■ What to do
Make an exact copy of the records below, leaving every image out.
======== Extracted information ========
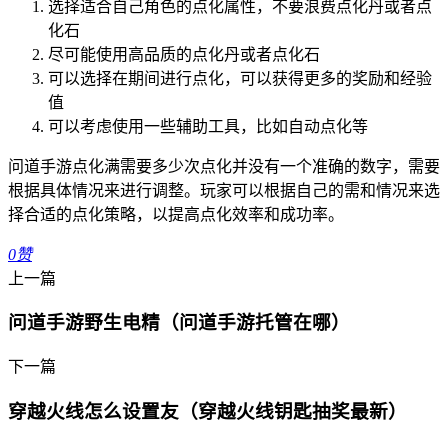
选择适合自己角色的点化属性，不要浪费点化丹或者点
化石
尽可能使用高品质的点化丹或者点化石
可以选择在期间进行点化，可以获得更多的奖励和经验
值
可以考虑使用一些辅助工具，比如自动点化等
问道手游点化满需要多少次点化并没有一个准确的数字，需要
根据具体情况来进行调整。玩家可以根据自己的需和情况来选
择合适的点化策略，以提高点化效率和成功率。
0
赞
上一篇
问道手游野生电精（问道手游托管在哪）
下一篇
穿越火线怎么设置友（穿越火线钥匙抽奖最新）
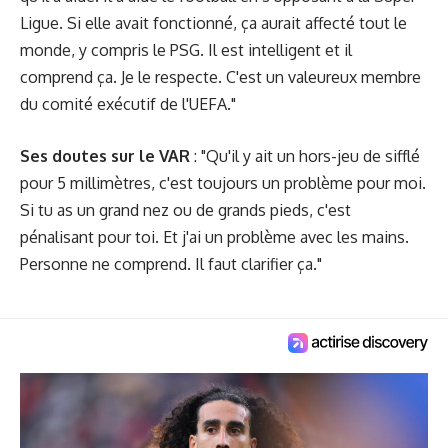
Ligue. Si elle avait fonctionné, ça aurait affecté tout le
monde, y compris le PSG. Il est intelligent et il
comprend ça. Je le respecte. C'est un valeureux membre
du comité exécutif de l'UEFA."
Ses doutes sur le VAR
: "Qu'il y ait un hors-jeu de sifflé
pour 5 millimètres, c'est toujours un problème pour moi.
Si tu as un grand nez ou de grands pieds, c'est
pénalisant pour toi. Et j'ai un problème avec les mains.
Personne ne comprend. Il faut clarifier ça."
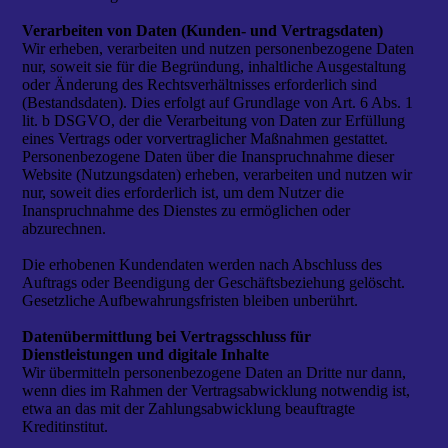
Verarbeiten von Daten (Kunden- und Vertragsdaten)
Wir erheben, verarbeiten und nutzen personenbezogene Daten
nur, soweit sie für die Begründung, inhaltliche Ausgestaltung
oder Änderung des Rechtsverhältnisses erforderlich sind
(Bestandsdaten). Dies erfolgt auf Grundlage von Art. 6 Abs. 1
lit. b DSGVO, der die Verarbeitung von Daten zur Erfüllung
eines Vertrags oder vorvertraglicher Maßnahmen gestattet.
Personenbezogene Daten über die Inanspruchnahme dieser
Website (Nutzungsdaten) erheben, verarbeiten und nutzen wir
nur, soweit dies erforderlich ist, um dem Nutzer die
Inanspruchnahme des Dienstes zu ermöglichen oder
abzurechnen.
Die erhobenen Kundendaten werden nach Abschluss des
Auftrags oder Beendigung der Geschäftsbeziehung gelöscht.
Gesetzliche Aufbewahrungsfristen bleiben unberührt.
Datenübermittlung bei Vertragsschluss für
Dienstleistungen und digitale Inhalte
Wir übermitteln personenbezogene Daten an Dritte nur dann,
wenn dies im Rahmen der Vertragsabwicklung notwendig ist,
etwa an das mit der Zahlungsabwicklung beauftragte
Kreditinstitut.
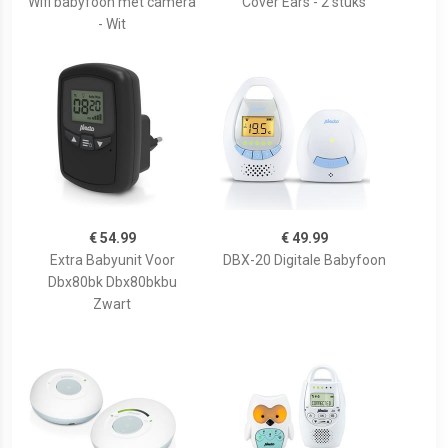
Wifi babyfoon met camera
Cover Ears - 2 stuks
- Wit
€ 54.99
€ 49.99
Extra Babyunit Voor
DBX-20 Digitale Babyfoon
Dbx80bk Dbx80bkbu
Zwart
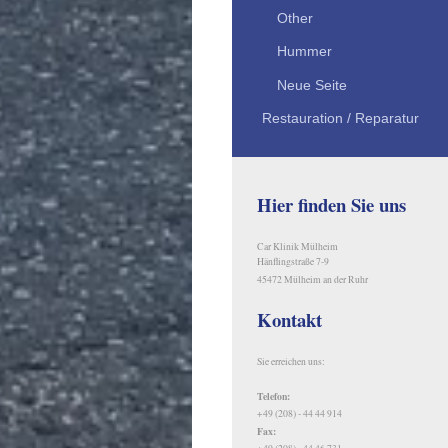
Other
Hummer
Neue Seite
Restauration / Reparatur
Hier finden Sie uns
Car Klinik Mülheim
Hänflingstraße 7-9
45472 Mülheim an der Ruhr
Kontakt
Sie erreichen uns:
Telefon:
+49 (208) - 44 44 914
Fax:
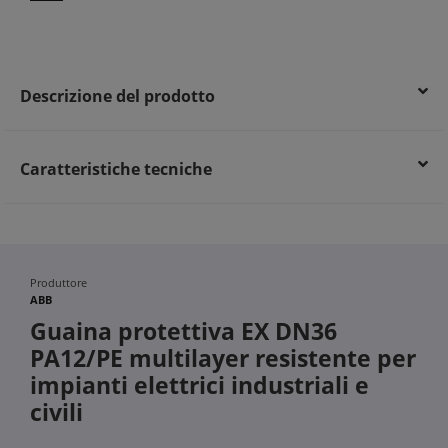
Descrizione del prodotto
Caratteristiche tecniche
Produttore
ABB
Guaina protettiva EX DN36
PA12/PE multilayer resistente per
impianti elettrici industriali e
civili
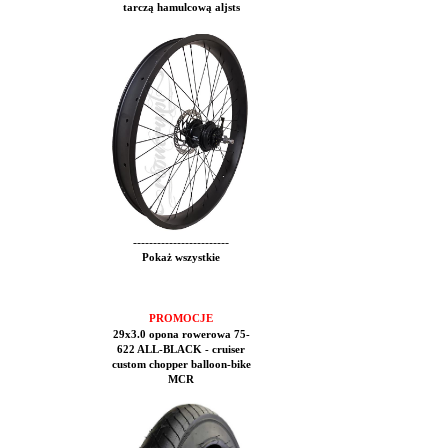
tarczą hamulcową aljsts
------------------------
Pokaż wszystkie
PROMOCJE
29x3.0 opona rowerowa 75-
622 ALL-BLACK - cruiser
custom chopper balloon-bike
MCR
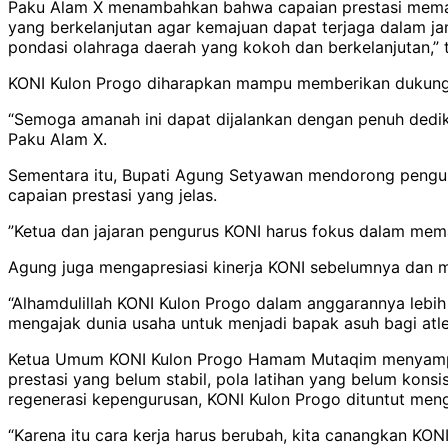
Paku Alam X menambahkan bahwa capaian prestasi memang
yang berkelanjutan agar kemajuan dapat terjaga dalam jan
pondasi olahraga daerah yang kokoh dan berkelanjutan,” 
KONI Kulon Progo diharapkan mampu memberikan dukungan
“Semoga amanah ini dapat dijalankan dengan penuh dedik
Paku Alam X.
Sementara itu, Bupati Agung Setyawan mendorong penguru
capaian prestasi yang jelas.
”Ketua dan jajaran pengurus KONI harus fokus dalam mema
Agung juga mengapresiasi kinerja KONI sebelumnya dan m
“Alhamdulillah KONI Kulon Progo dalam anggarannya lebih 
mengajak dunia usaha untuk menjadi bapak asuh bagi atle
Ketua Umum KONI Kulon Progo Hamam Mutaqim menyampaika
prestasi yang belum stabil, pola latihan yang belum kon
regenerasi kepengurusan, KONI Kulon Progo dituntut menge
“Karena itu cara kerja harus berubah, kita canangkan KONI K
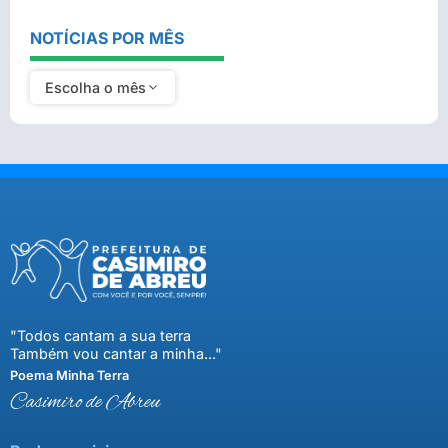
NOTÍCIAS POR MÊS
Escolha o mês
"Todos cantam a sua terra
Também vou cantar a minha..."
Poema Minha Terra
Casimiro de Abreu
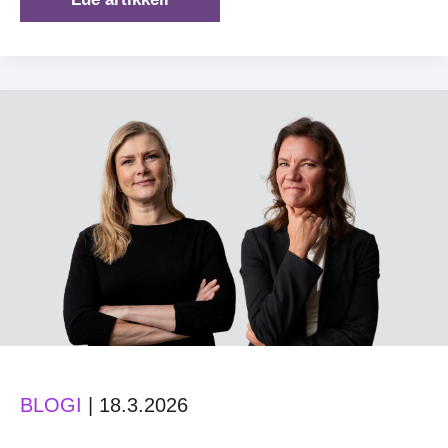
potentiaali
käyttöön:
Tasa-
arvo
on
Suomen
kilpailuetu
BLOGI
|
18.3.2026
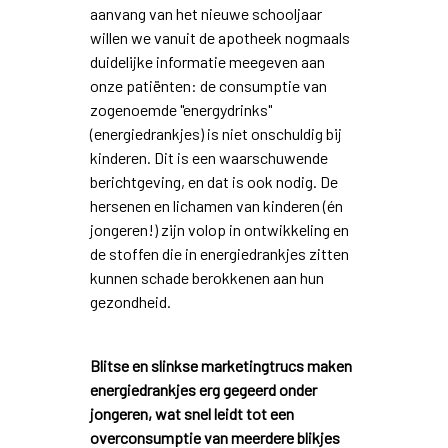
aanvang van het nieuwe schooljaar
willen we vanuit de apotheek nogmaals
duidelijke informatie meegeven aan
onze patiënten: de consumptie van
zogenoemde "energydrinks"
(energiedrankjes) is niet onschuldig bij
kinderen. Dit is een waarschuwende
berichtgeving, en dat is ook nodig. De
hersenen en lichamen van kinderen (én
jongeren!) zijn volop in ontwikkeling en
de stoffen die in energiedrankjes zitten
kunnen schade berokkenen aan hun
gezondheid.
Blitse en slinkse marketingtrucs maken
energiedrankjes erg gegeerd onder
jongeren, wat snel leidt tot een
overconsumptie van meerdere blikjes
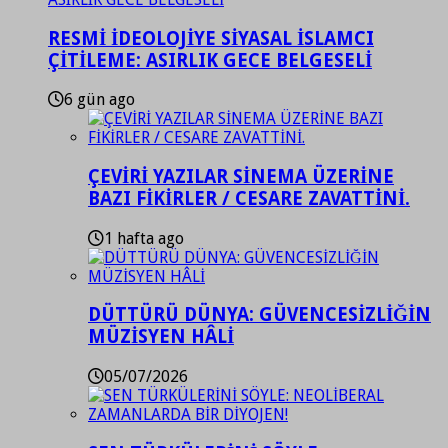
RESMİ İDEOLOJİYE SİYASAL İSLAMCI
ÇİTİLEME: ASIRLIK GECE BELGESELİ
6 gün ago
ÇEVİRİ YAZILAR SİNEMA ÜZERİNE
BAZI FİKİRLER / CESARE ZAVATTİNİ.
1 hafta ago
DÜTTÜRÜ DÜNYA: GÜVENCESİZLİĞİN
MÜZİSYEN HÂLİ
05/07/2026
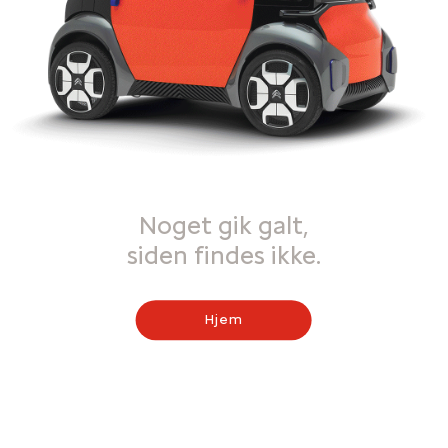
Noget gik galt,
siden findes ikke.
Hjem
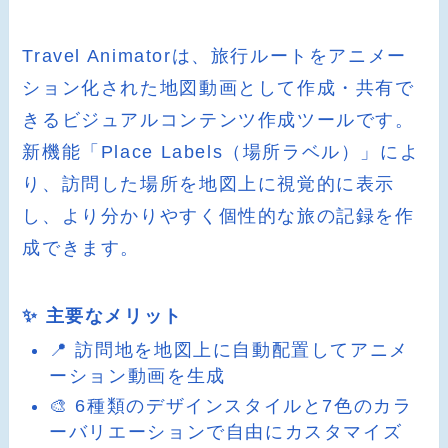
Travel Animatorは、旅行ルートをアニメー
ション化された地図動画として作成・共有で
きるビジュアルコンテンツ作成ツールです。
新機能「Place Labels（場所ラベル）」によ
り、訪問した場所を地図上に視覚的に表示
し、より分かりやすく個性的な旅の記録を作
成できます。
✨ 主要なメリット
📍 訪問地を地図上に自動配置してアニメ
ーション動画を生成
🎨 6種類のデザインスタイルと7色のカラ
ーバリエーションで自由にカスタマイズ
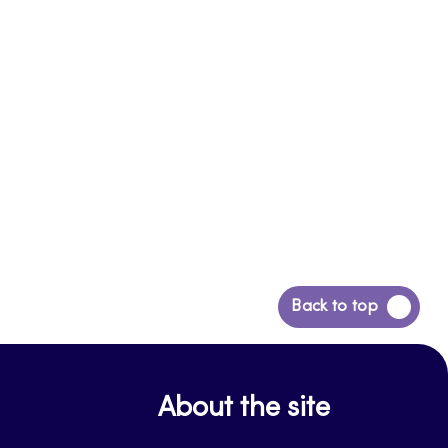
Siirry
Back to top
takaisin
sivun
alkuun
About the site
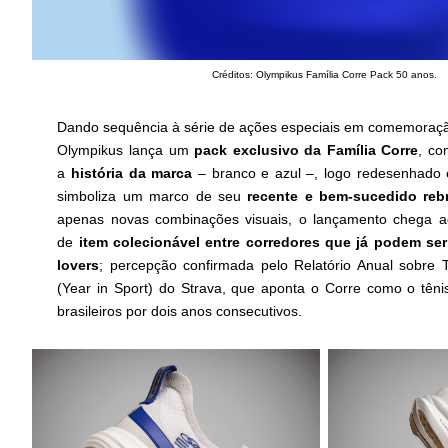
Créditos: Olympikus Família Corre Pack 50 anos.
Dando sequência à série de ações especiais em comemoraçã
Olympikus lança um
pack exclusivo da Família Corre
, co
a
história da marca
– branco e azul –, logo redesenhado
simboliza um marco de seu
recente e bem-sucedido reb
apenas novas combinações visuais, o lançamento chega 
de
item colecionável entre corredores que já podem se
lovers
; percepção confirmada pelo Relatório Anual sobre 
(Year in Sport) do Strava, que aponta o Corre como o têni
brasileiros por dois anos consecutivos.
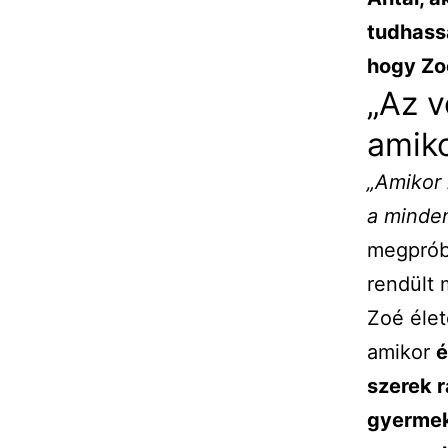
tudhassa
hogy Zoé
„Az v
amik
„Amikor 
a mind
megprób
rendült 
Zoé élet
amikor
é
szerek r
gyermeke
========
■ Output for this exercise
选择适合自己角色的点化属性，不要浪费点化丹或者点
化石
尽可能使用高品质的点化丹或者点化石
可以选择在期间进行点化，可以获得更多的奖励和经验
值
可以考虑使用一些辅助工具，比如自动点化等
问道手游点化满需要多少次点化并没有一个准确的数字，需要
根据具体情况来进行调整。玩家可以根据自己的需和情况来选
择合适的点化策略，以提高点化效率和成功率。
0
赞
上一篇
问道手游野生电精（问道手游托管在哪）
下一篇
穿越火线怎么设置友（穿越火线钥匙抽奖最新）
Ligue. Si elle avait fonctionné, ça aurait affecté tout le
monde, y compris le PSG. Il est intelligent et il
comprend ça. Je le respecte. C'est un valeureux membre
du comité exécutif de l'UEFA."
Ses doutes sur le VAR
: "Qu'il y ait un hors-jeu de sifflé
pour 5 millimètres, c'est toujours un problème pour moi.
Si tu as un grand nez ou de grands pieds, c'est
pénalisant pour toi. Et j'ai un problème avec les mains.
Personne ne comprend. Il faut clarifier ça."
Verarbeiten von Daten (Kunden- und Vertragsdaten)
Wir erheben, verarbeiten und nutzen personenbezogene Daten
nur, soweit sie für die Begründung, inhaltliche Ausgestaltung
oder Änderung des Rechtsverhältnisses erforderlich sind
(Bestandsdaten). Dies erfolgt auf Grundlage von Art. 6 Abs. 1
lit. b DSGVO, der die Verarbeitung von Daten zur Erfüllung
eines Vertrags oder vorvertraglicher Maßnahmen gestattet.
Personenbezogene Daten über die Inanspruchnahme dieser
Website (Nutzungsdaten) erheben, verarbeiten und nutzen wir
nur, soweit dies erforderlich ist, um dem Nutzer die
Inanspruchnahme des Dienstes zu ermöglichen oder
abzurechnen.
Die erhobenen Kundendaten werden nach Abschluss des
Auftrags oder Beendigung der Geschäftsbeziehung gelöscht.
Gesetzliche Aufbewahrungsfristen bleiben unberührt.
Datenübermittlung bei Vertragsschluss für
Dienstleistungen und digitale Inhalte
Wir übermitteln personenbezogene Daten an Dritte nur dann,
wenn dies im Rahmen der Vertragsabwicklung notwendig ist,
etwa an das mit der Zahlungsabwicklung beauftragte
Kreditinstitut.
Wifi babyfoon met camera
Cover Ears - 2 stuks
- Wit
€ 54.99
€ 49.99
Extra Babyunit Voor
DBX-20 Digitale Babyfoon
Dbx80bk Dbx80bkbu
Zwart
Other
Hummer
Neue Seite
Restauration / Reparatur
Hier finden Sie uns
Car Klinik Mülheim
Hänflingstraße 7-9
45472 Mülheim an der Ruhr
Kontakt
Sie erreichen uns:
Telefon:
+49 (208) - 44 44 914
Fax:
Descrizione del prodotto
Caratteristiche tecniche
Produttore
ABB
Guaina protettiva EX DN36
PA12/PE multilayer resistente per
impianti elettrici industriali e
civili
tarczą hamulcową aljsts
------------------------
Pokaż wszystkie
PROMOCJE
29x3.0 opona rowerowa 75-
622 ALL-BLACK - cruiser
custom chopper balloon-bike
MCR
Paku Alam X menambahkan bahwa capaian prestasi memang
yang berkelanjutan agar kemajuan dapat terjaga dalam jan
pondasi olahraga daerah yang kokoh dan berkelanjutan,” 
KONI Kulon Progo diharapkan mampu memberikan dukungan
“Semoga amanah ini dapat dijalankan dengan penuh dedik
Paku Alam X.
Sementara itu, Bupati Agung Setyawan mendorong penguru
capaian prestasi yang jelas.
”Ketua dan jajaran pengurus KONI harus fokus dalam mema
Agung juga mengapresiasi kinerja KONI sebelumnya dan m
“Alhamdulillah KONI Kulon Progo dalam anggarannya lebih 
mengajak dunia usaha untuk menjadi bapak asuh bagi atle
Ketua Umum KONI Kulon Progo Hamam Mutaqim menyampaika
prestasi yang belum stabil, pola latihan yang belum kon
regenerasi kepengurusan, KONI Kulon Progo dituntut menge
“Karena itu cara kerja harus berubah, kita canangkan KONI K
NOTÍCIAS POR MÊS
Escolha o mês
"Todos cantam a sua terra
Também vou cantar a minha..."
Poema Minha Terra
Casimiro de Abreu
potentiaali
käyttöön:
Tasa-
arvo
on
Suomen
kilpailuetu
BLOGI
|
18.3.2026
aanvang van het nieuwe schooljaar
willen we vanuit de apotheek nogmaals
duidelijke informatie meegeven aan
onze patiënten: de consumptie van
zogenoemde "energydrinks"
(energiedrankjes) is niet onschuldig bij
kinderen. Dit is een waarschuwende
berichtgeving, en dat is ook nodig. De
hersenen en lichamen van kinderen (én
jongeren!) zijn volop in ontwikkeling en
de stoffen die in energiedrankjes zitten
kunnen schade berokkenen aan hun
gezondheid.
Blitse en slinkse marketingtrucs maken
energiedrankjes erg gegeerd onder
jongeren, wat snel leidt tot een
overconsumptie van meerdere blikjes
RESMİ İDEOLOJİYE SİYASAL İSLAMCI
ÇİTİLEME: ASIRLIK GECE BELGESELİ
6 gün ago
ÇEVİRİ YAZILAR SİNEMA ÜZERİNE
BAZI FİKİRLER / CESARE ZAVATTİNİ.
1 hafta ago
DÜTTÜRÜ DÜNYA: GÜVENCESİZLİĞİN
MÜZİSYEN HÂLİ
05/07/2026
Noget gik galt,
siden findes ikke.
Hjem
Travel Animatorは、旅行ルートをアニメー
ション化された地図動画として作成・共有で
きるビジュアルコンテンツ作成ツールです。
新機能「Place Labels（場所ラベル）」によ
り、訪問した場所を地図上に視覚的に表示
し、より分かりやすく個性的な旅の記録を作
成できます。
✨ 主要なメリット
📍 訪問地を地図上に自動配置してアニメ
ーション動画を生成
🎨 6種類のデザインスタイルと7色のカラ
ーバリエーションで自由にカスタマイズ
Siirry
Back to top
takaisin
sivun
alkuun
About the site
Créditos: Olympikus Família Corre Pack 50 anos.
Dando sequência à série de ações especiais em comemoraçã
Olympikus lança um
pack exclusivo da Família Corre
, co
a
história da marca
– branco e azul –, logo redesenhado
simboliza um marco de seu
recente e bem-sucedido reb
apenas novas combinações visuais, o lançamento chega 
de
item colecionável entre corredores que já podem se
lovers
; percepção confirmada pelo Relatório Anual sobre 
(Year in Sport) do Strava, que aponta o Corre como o têni
brasileiros por dois anos consecutivos.
tudhassa
hogy Zoé
„Az v
amik
„Amikor 
a mind
megprób
rendült 
Zoé élet
amikor
é
szerek r
gyermeke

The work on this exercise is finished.